Every year, displays of contemporary art illuminate the skies of Toronto. This weekend-long festival transforms the streets, walkways, and squares of the city into museums, stages, and open galleries. The visitors only have one goal — to discover as many installations as possible before dawn.
This year’s festival ran from 7 p.m. on Oct. 4 to 7 a.m. the following morning. Visitors had over 150 projects to choose from, some of which were produced by York alumni. According to Art Critique magazine, this made it “the most extensive Nuit Blanche for the city to date.”
In the words of York sociology Professor Sheila Cavanagh, “Nuit Blanche provides a forum for Toronto-based artists to reimagine the geo-politics of space, identity, and difference. Supporting the arts is essential to the formation of a vibrant and inclusive city.”
The theme selected for this year’s showing was “Bridging Distance.” It explores the effect of distance on human feeling, as well as socio-political relationships, and displays how people from separate realms can understand one another’s experience.
One notable art piece which focused on the reconnection and reconciliation that comes with substantial distance was “Sing Sing (Starfield)” by Germaine Liu.

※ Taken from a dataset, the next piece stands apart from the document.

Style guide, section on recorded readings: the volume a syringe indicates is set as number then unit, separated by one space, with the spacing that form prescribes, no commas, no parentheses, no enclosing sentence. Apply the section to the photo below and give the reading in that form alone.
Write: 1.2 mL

The work is a combination of visual and sonic elements. “Sing Sing,” meaning “star, star” in Cantonese, is a depiction of a galaxy where the stars are reactive to musical patterns spoken by audience members, which continue until deactivated.
The work of York alumna Shannon Garden-Smith titled “Snail-work” (for the lake) has also come into the spotlight.

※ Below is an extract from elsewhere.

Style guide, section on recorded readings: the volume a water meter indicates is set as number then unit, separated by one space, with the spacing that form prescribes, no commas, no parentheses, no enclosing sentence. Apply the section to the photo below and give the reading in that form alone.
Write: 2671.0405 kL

The artwork is a large surface of unfixed, dyed sand, which is arranged to mimic the movements of a snail, serves as an homage to lake Ontario. Smith describes her work as a “collective performance” as she invites the audience to glide through the painting in the same elegant determination, leaving behind unique patterns that serve as records of their presence.
“The work really occurs when people move through it, undoing the meticulously laid pattern to create a new pattern that becomes an unfixed record of everyone’s engagement with it,” she tells Excalibur.
The art piece brings the concepts of time, labour, and sustainability to display the process of natural creation. Smith shares she drew inspiration from her research of sand as the second most used resource in the world, an essential component of concrete and glass. Driven by the idea of its finiteness, Smith wanted to critique the unsustainable resource extraction processes in her artwork.
“For me, bridging distance is also about re-feeling material and land which has been here all along but which has been made invisible through colonial logics of extraction, commodification, and privatization,” she says.
Smith tells Excalibur that the experience of sharing her work with the public was a very moving one. “Thousands of people had the opportunity to engage with the work over the course of twelve hours and then through an additional week, when the work was still open to the public,” she says.
Any artist can propose their work to be featured at Nuit Blanche, either by promoting a self-funded piece, or pitching for the art to be funded and produced by the city. Nuit Blanche 2025 awaits daring perspectives to challenge and inspire its sleepless viewers. The applications are now open.